Circulating Exosomal miRNA as a Novel Predictive Marker of Radiation Toxicity in Breast Cancer Patients

Radiotherapy is an essential component of breast cancer management; however, interpatient variability in radiation-induced normal tissue toxicity remains a significant clinical challenge. The identification of minimally invasive biomarkers capable of predicting susceptibility to radiotoxicity could facilitate personalized treatment strategies. Exosomal microRNAs (miRNAs) are stable in circulation and play key roles in cellular stress and inflammatory responses, making them attractive biomarker candidates. In this study, plasma-derived exosomal miRNA profiles were analyzed in breast cancer patients receiving adjuvant radiotherapy and stratified according to the severity and timing of normal tissue toxicity. Exosomes were isolated using a combined size-exclusion chromatography and precipitation approach and characterized by nanoparticle tracking analysis and protein marker expression.

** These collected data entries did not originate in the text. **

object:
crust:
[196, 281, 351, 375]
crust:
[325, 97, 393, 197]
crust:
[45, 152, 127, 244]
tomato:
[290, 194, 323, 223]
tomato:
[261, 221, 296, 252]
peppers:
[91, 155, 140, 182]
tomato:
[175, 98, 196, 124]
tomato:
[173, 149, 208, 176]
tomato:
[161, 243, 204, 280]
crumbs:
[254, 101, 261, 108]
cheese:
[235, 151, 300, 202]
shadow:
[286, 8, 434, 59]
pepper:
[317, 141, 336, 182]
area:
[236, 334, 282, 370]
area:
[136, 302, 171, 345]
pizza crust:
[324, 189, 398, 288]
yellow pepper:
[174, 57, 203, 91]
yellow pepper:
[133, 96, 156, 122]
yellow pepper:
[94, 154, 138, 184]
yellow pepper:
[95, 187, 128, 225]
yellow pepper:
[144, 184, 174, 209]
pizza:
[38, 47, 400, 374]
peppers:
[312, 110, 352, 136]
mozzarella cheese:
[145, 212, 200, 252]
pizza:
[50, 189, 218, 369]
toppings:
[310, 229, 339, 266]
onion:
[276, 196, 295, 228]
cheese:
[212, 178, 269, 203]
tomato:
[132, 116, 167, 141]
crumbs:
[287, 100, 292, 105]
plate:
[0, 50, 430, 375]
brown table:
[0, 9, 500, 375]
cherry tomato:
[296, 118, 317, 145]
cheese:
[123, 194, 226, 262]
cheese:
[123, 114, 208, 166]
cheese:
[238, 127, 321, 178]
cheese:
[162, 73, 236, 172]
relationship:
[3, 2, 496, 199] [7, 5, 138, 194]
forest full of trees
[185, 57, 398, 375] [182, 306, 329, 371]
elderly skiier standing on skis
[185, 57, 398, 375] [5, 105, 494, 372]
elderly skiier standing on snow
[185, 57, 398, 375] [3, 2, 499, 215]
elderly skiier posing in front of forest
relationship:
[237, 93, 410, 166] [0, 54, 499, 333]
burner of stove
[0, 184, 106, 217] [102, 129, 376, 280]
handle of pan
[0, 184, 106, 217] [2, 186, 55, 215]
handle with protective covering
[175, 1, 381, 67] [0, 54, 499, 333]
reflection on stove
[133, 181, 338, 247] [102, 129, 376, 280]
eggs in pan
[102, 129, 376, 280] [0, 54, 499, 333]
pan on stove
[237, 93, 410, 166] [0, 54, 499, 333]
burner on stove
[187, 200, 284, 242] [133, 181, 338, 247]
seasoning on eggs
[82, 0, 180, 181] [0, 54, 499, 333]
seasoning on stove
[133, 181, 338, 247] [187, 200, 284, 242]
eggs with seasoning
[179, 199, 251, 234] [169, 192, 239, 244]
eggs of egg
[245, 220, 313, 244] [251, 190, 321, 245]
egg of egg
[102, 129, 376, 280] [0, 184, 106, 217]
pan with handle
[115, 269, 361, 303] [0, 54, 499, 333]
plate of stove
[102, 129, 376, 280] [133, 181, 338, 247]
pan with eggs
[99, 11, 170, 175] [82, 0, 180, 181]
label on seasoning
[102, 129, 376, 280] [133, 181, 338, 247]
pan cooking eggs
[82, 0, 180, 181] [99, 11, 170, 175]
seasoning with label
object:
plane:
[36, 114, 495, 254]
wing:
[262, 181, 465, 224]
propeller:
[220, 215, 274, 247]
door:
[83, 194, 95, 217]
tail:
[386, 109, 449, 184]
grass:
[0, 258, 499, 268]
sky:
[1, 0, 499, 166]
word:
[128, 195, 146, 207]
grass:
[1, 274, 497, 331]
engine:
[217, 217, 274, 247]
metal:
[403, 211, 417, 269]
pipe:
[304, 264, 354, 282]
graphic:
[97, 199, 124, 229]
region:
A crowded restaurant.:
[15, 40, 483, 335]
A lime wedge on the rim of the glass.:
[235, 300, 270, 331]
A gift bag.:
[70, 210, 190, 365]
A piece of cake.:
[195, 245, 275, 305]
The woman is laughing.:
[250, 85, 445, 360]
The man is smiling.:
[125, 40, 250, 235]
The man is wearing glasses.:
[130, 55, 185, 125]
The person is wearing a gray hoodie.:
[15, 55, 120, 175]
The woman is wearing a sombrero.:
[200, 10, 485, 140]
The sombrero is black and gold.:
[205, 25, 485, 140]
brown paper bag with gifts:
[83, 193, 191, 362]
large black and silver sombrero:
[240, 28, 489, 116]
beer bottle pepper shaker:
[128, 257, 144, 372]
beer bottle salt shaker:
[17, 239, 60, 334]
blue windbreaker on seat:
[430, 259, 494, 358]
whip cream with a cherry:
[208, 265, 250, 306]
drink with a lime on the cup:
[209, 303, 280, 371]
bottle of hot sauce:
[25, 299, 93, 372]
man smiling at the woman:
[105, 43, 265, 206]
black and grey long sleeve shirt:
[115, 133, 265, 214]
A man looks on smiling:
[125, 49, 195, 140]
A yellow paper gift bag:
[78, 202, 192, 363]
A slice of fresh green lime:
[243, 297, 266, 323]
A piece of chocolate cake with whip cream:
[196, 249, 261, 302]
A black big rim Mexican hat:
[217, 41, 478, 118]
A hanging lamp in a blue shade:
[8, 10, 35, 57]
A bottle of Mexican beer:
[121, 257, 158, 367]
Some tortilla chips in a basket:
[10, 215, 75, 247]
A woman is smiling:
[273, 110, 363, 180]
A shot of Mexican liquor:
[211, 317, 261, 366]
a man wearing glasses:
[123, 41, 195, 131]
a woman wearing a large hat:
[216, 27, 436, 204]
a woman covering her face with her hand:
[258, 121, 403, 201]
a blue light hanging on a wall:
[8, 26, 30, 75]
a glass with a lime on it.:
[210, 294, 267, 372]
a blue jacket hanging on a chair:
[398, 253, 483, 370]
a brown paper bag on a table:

Differential miRNA expression was assessed using quantitative PCR following normalization with stably expressed endogenous controls. Two exosomal miRNAs were associated with increased susceptibility to radiotherapy-induced toxicity. MiR-222-3p was significantly upregulated in patients who developed acute high-grade toxicity, while miR-144-5p was increased in both acute and late high-toxicity groups. Additionally, miR-200a-3p and miR-335-3p were enriched in patients exhibiting minimal or no toxicity. These findings identify exosomal miRNAs with potential utility as biomarkers of radiation-induced normal tissue toxicity and support further investigation into their mechanistic roles and clinical applicability in personalized radiotherapy.